Tuesday, December 06, 2005

Fundamentalist Christans are full of irony


A Kansas professor who was going to teach a religion studies class on creationism and intelligent design was attacked apparently because he sent an email complaining about "fundies". What happened to "love your neighbor" and "do unto others"?


Also, with the upcoming release of the Lion, the Witch, and the Wardrobe in theaters, churches are pushing the Christian message in the story. These same churches seem to hate everything to do with the Lord of the Rings (esp. the roleplaying that takes place in Tolkienesque worlds). The irony is that it is Tolkein who convinced Lewis to accept Christianity.

1 comment:

Nate said...

There's also irony in how many people think that Mirecki and others like him are wise counsel in the face of religious dogma. It sounds an awful lot like religious nuts who think that their ministers are wise counsel in the face of evolutionist dogma.

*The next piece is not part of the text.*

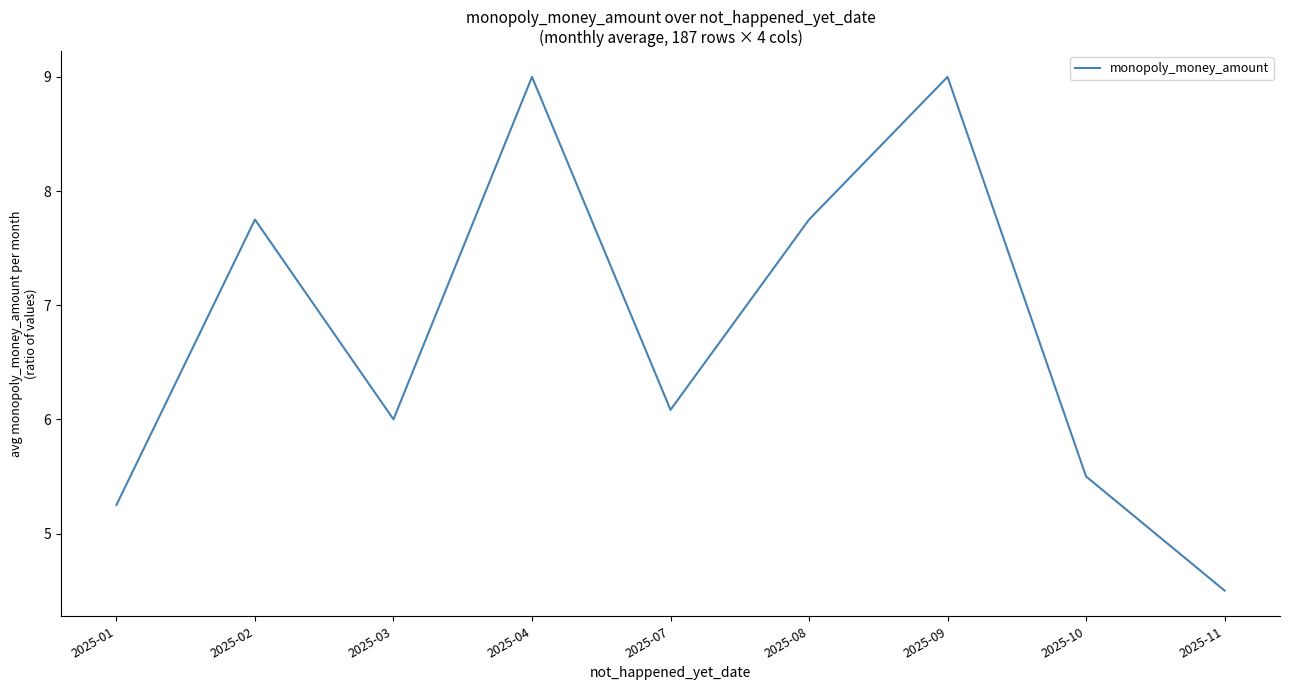

What is the greatest value displayed?

9.0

re Role playing and fundamentalists:

Overall, fundamentalists like Tolkein's work because they see it as good, clean fiction where Good triumphs over Evil. The main problem fundamentalists have with the Tolkienesque worlds is not the Tolkein parts, elves and dwarves and wizards and such, but rather other things they liken to occultic or satanic symbolism. I won't defned that position, but it's the major one they have.

While there would be irony in selectively picking on only one of Lewis or Tolkien-- more specically Narnia and Middle-Earth--- for reasons other than personal taste in reading, there is no irony at all in liking Lewis while dislikng things Tolkienesque because of disliking the esque.